Pentagon's despicable act drags US to new low: China Daily editorial
It is no surprise that the United States Defense Department has not confirmed reports that the US military committed what some observers have called an "indefensible" crime against humanity. Nor is it surprising that it has not denied it, given the evidence stacked against it.
According to a Reuters report, the US military launched a clandestine program during the peak of the COVID-19 pandemic to smear Chinese vaccines and other life-saving medical supplies.
The particular campaign identified by Reuters was apparently intended to counter what the US perceived as China's growing influence in the Philippines, a nation hit especially hard by the deadly virus, through phony internet accounts meant to impersonate Filipinos. According to the report, social media posts were used to undermine trust in the quality of Chinese face masks, test kits and a Sinovac vaccine, the first to be available in the Philippines.

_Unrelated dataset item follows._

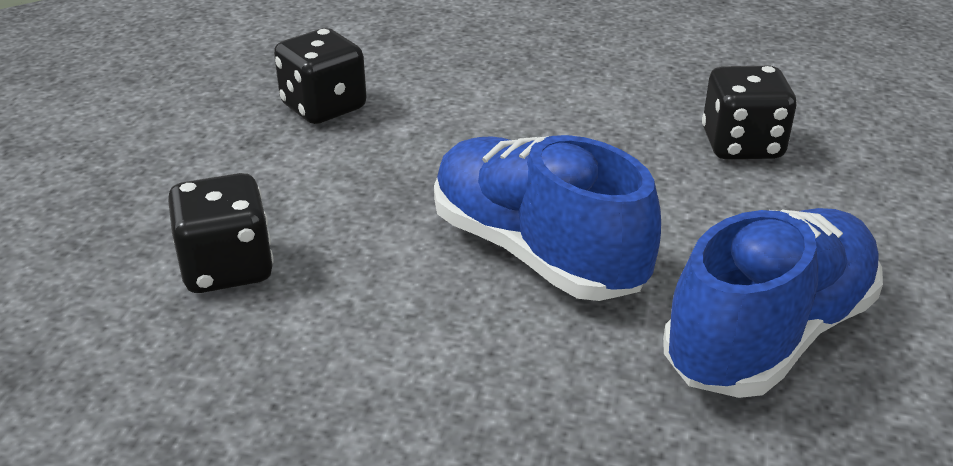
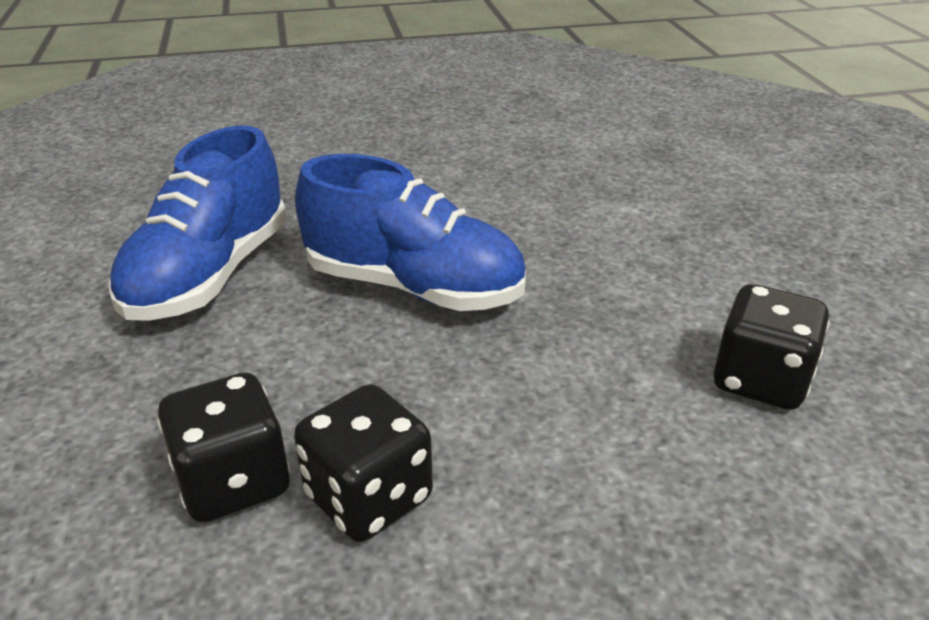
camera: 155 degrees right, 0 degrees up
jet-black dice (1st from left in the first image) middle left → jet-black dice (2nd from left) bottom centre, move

Reuters identified at least 300 accounts on X, formerly Twitter, that matched descriptions shared by former US military officials familiar with the operation. Almost all of these accounts were created in the middle of 2020 and employed the hashtag "#Chinaangvirus" — Tagalog for "China is the virus".
"COVID came from China and the VACCINE also came from China, don't trust China!" one typical tweet from July 2020 read. The words were posted next to a photo of a syringe beside a Chinese flag and a soaring chart of infections. Another post read: "From China — PPE, Face Mask, Vaccine: FAKE. But the Coronavirus is real."
Ironically, X removed the posts immediately following the report, stating they were part of a coordinated bot campaign based on activity patterns and internal data.
According to the findings of the report, the US military's dirty anti-vaccine game began in the spring of 2020 and expanded beyond Southeast Asia. The Pentagon tailored the campaign to local audiences across Central Asia and the Middle East using a combination of fake social media accounts on multiple platforms to spread fear of China's vaccines among Muslims at a time when the virus was killing tens of thousands of people each day.
One senior US military officer whom Reuters described as directly involved with the propaganda campaign in Southeast Asia told the outlet that "we didn't do a good job sharing vaccines with partners", so "what was left to us was to throw shade on China's".
While China was trying its best to provide vaccines to hard-hit countries and regions during the COVID-19 pandemic, the US not only repeatedly obstructed efforts to lift the patents on vaccines to enable them to be more widely distributed but also spread misinformation to smear China's life-saving efforts.
That dirty deed cost lives.
It seems that there are no limits to the depths to which the US is willing to sink.